If you enjoyed the first novella in this series, Every Heart a Doorway, then you will enjoy this sequel. I liked this one more than the latest released and standalone book in the series, Across the Green Grass Fields.

Availability:  COSMOS
Review Submitted by: Jo Hoppe
Rating:  Highly Recommended

The Black Flamingo by Dean Atta

book coverThe Black Flamingo is a coming-of-age novel written in verse centered around a mixed-race, gay teen exploring his identity and finding his place in the world of drag.

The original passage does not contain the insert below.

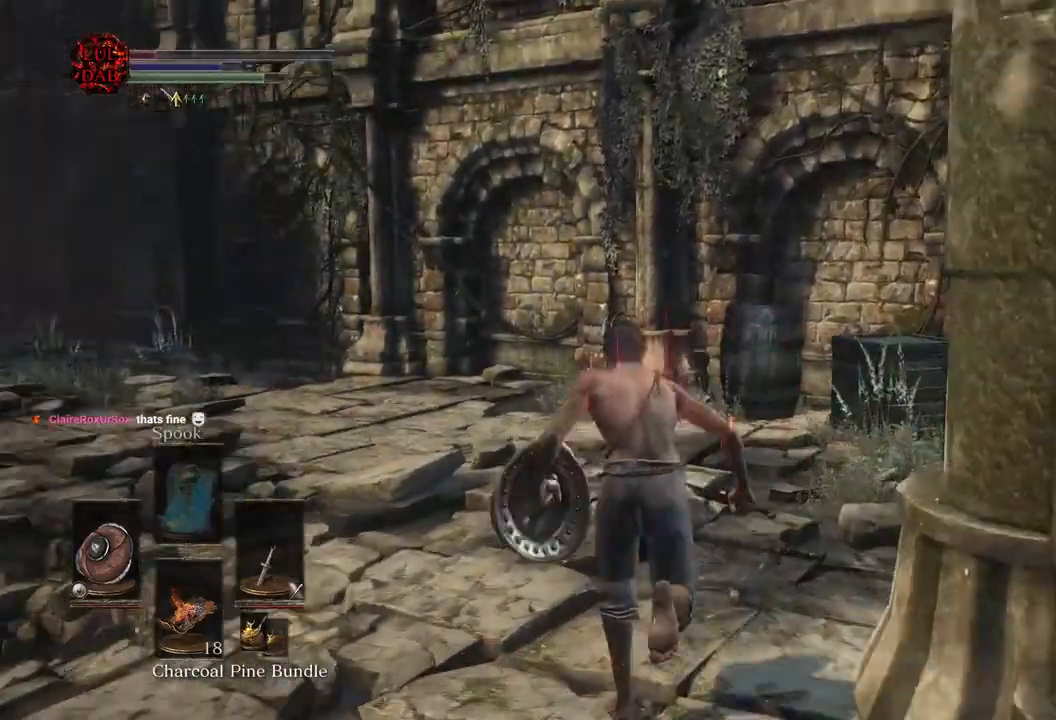
{"dt_ms": 500, "buttons": ["CIRCLE"], "left_stick": "up", "right_stick": "left", "events": []}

This was such a refreshing and sweet read. I share little in common with the main character, but I found that he was still very relatable. I felt like I was rooting for a friend and sharing in their joy and their journey of discovery throughout the book. It was an uplifting and wholesome read. Since the book is written in verse, it was also super quick to get through. Even though this is a young adult book, I recommend this to readers of all ages.

Availability: COSMOS
Review Submitted by: Jamie Ourand
Rating: Recommended
Challenges: YA book with diverse characters, book with a color in the title

Across the Green Grass Fields by Seanan McGuire

book coverAcross the Green Grass Fields is the latest and sixth installment of the Wayward Children series (the first being Every Heart a Doorway). It is a stand alone and can be read without any prior knowledge of the series. After mistakenly revealing a secret about herself to the wrong person, Regan discovers a door that leads to a world of centaurs and other magic equines. There she learns to accept herself and that she is destined to save the Hooflands.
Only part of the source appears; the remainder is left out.